IBM Data Science Professional Certificate Flashcards
Data Science
Data science uses math, statistics, programming, and tools like artificial intelligence (AI) and machine learning, along with subject matter (knowledge of a specific field), to find useful information in an organization’s data. This information helps guide decisions and plan strategies.
Process of uncovering insights from data
- Clarifying the problem
- Collecting the data
- Analyzing the data
- Recognizing patterns
- Storytelling based on the data
- Visualizing the data
What is an algorithm?
A set of step-by-step instructions to solve a problem or complete a task.
What is a model?
A representation of the relationships and patterns found in data to make predictions or analyze complex systems retaining essential elements needed for analysis.
What are outliers?
When a data point or points occur significantly outside of most of the other data in a data set, potentially indicating anomalies, errors, or unique phenomena that could impact statistical analysis or modeling.
What is quantitative analysis?
A systematic approach using mathematical and statistical analysis is used to interpret numerical data.
What is structured data?
Data is organized and formatted into a predictable schema, usually related tables with rows and columns.

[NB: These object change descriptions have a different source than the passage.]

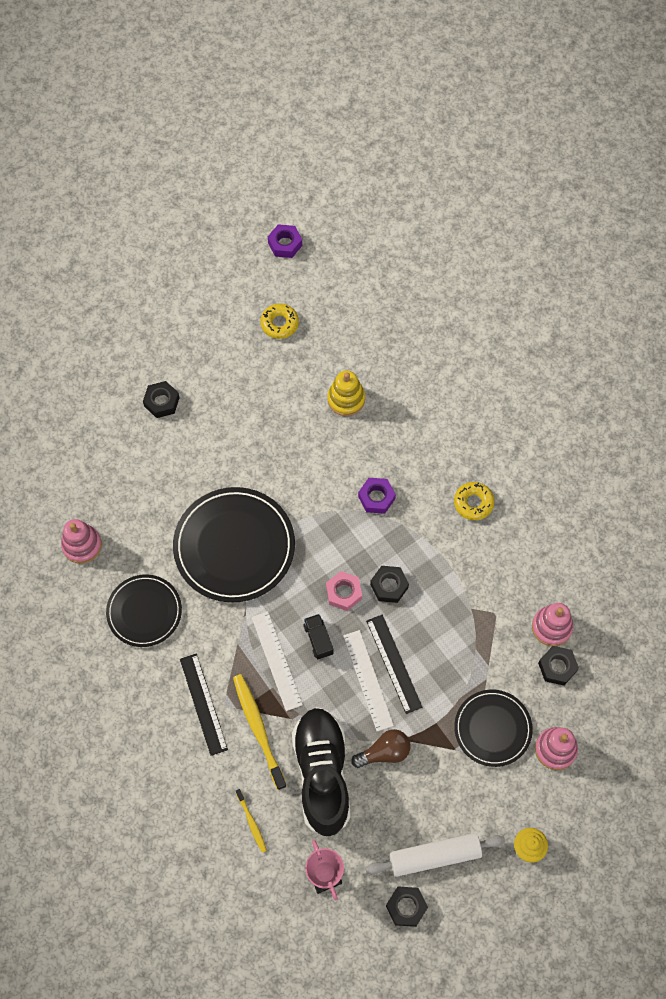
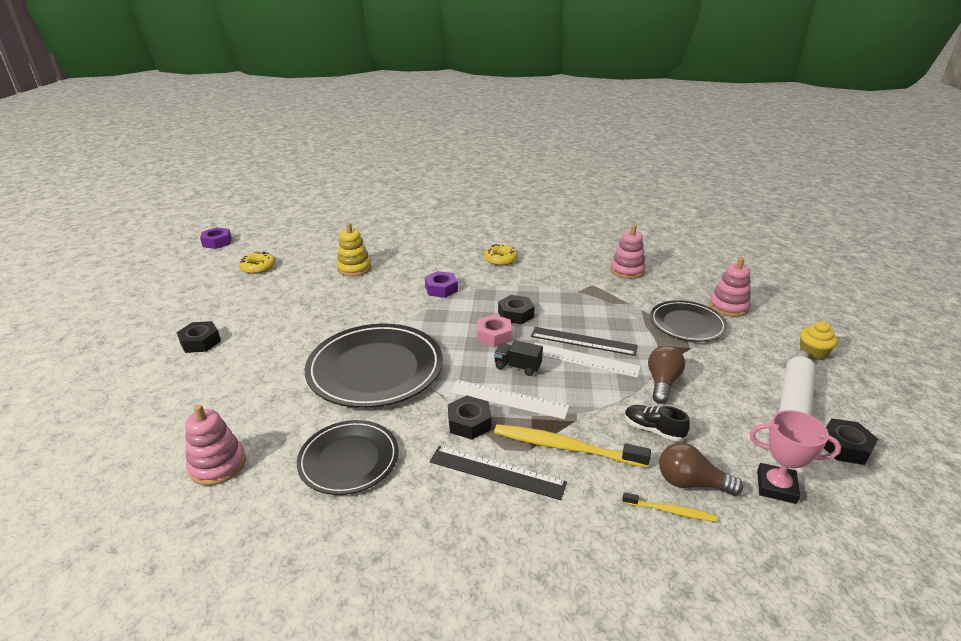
camera: 50 degrees left, 35 degrees down
(286, 823) = (690, 483): none -> brown light bulb
(322, 774) = (653, 430): black shoe -> black shoe, size x0.42
(557, 667) = (660, 281): black nut -> black nut (469, 423)

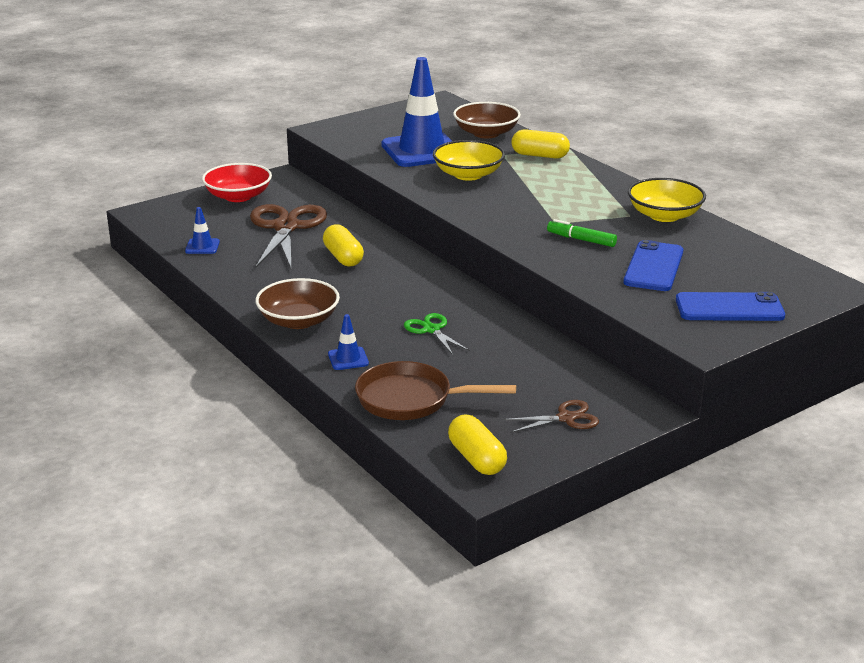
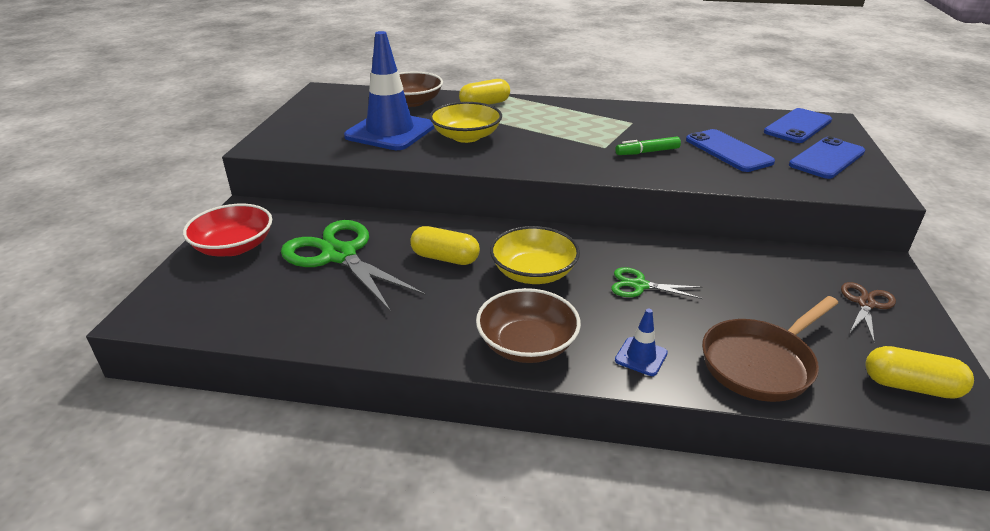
camera: 45 degrees left, 5 degrees up
(202, 246) = (286, 319): blue traffic cone -> none
(286, 227) = (339, 255): brown scissors -> green scissors
(664, 215) = (650, 114): yellow bowl -> yellow bowl (533, 272)
(783, 278) = (798, 126): none -> blue phone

What is unstructured data?
Unorganized data that lacks a predefined data model or organization making it harder to analyze using traditional methods. This data type often includes text, images, videos, and other content that doesn’t fit neatly into rows and columns like structured data.
Data file type
A computer file configuration that is designed to store data in a specific way.
Data format
How data is encoded so it can be stored within a data file type.
Data visualization
A visual way, such as a graph, of representing data in a readily understandable way makes it easier to see trends in the data.
Hadoop
An open-source framework designed to store and process large datasets across clusters of computers.
Jupyter notebooks
A computational environment that allows users to create and share documents containing code, equations, visualizations, and explanatory text. See Python notebooks.
Nearest neighbor
A machine learning algorithm that predicts a target variable based on its similarity to other values in the dataset.
Neural networks
A computational model used in deep learning that mimics the structure and functioning of the human brain’s neural pathways. It takes an input, processes it using previous learning, and produces an output.